Pediatric Cardiology | 2001
J.J. Joyce; Stewart Denslow; Charles H. Kline; Barry G. Baylen; Henry B. Wiles
Abstract. Echocardiographic methods based on geometric models have long been in use for estimating left ventricular mass, but there is currently no similar method for estimating right ventricular (RV) free-wall mass. We hypothesized that a one-quarter prolate ellipsoid model could be used with two-dimensional echocardiography to approximate RV mass.

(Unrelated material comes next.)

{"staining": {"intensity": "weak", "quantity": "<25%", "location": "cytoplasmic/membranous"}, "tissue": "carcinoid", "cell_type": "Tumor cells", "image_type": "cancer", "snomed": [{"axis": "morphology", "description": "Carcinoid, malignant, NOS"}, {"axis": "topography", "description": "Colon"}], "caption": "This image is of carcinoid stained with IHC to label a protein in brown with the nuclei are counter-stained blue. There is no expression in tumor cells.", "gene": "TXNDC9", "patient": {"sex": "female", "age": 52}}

Over a 2-year period 39 patients who had both a complete cardiac magnetic resonance imaging (MRI) scan and an echocardiogram within 2 weeks of each other were retrospectively analyzed. MRI-derived RV mass was used as the standard for comparison. Echocardiographic RV mass was estimated using three equations based on the geometric model. Linear regression analysis was performed to determine the correction factors used in the final formulae. The formula with the lowest standard error of the estimate was then prospectively analyzed for accuracy using a separate group of 88 subjects. The most accurate echocardiographic equation derived was RV mass = 5.84 (apical four-chamber RV cavity planar area) (RV free-wall thickness) + 1. Compared to MRI-RV mass the correlation coefficient was 0.97 and the standard error of the estimate was 16.8%. The positive and negative predictive values for diagnosing RV hypertrophy were 95% and 88%, respectively. We conclude that RV free-wall mass can be estimated by two-dimensional echocardiography using a one-quarter prolate ellipsoid shell model.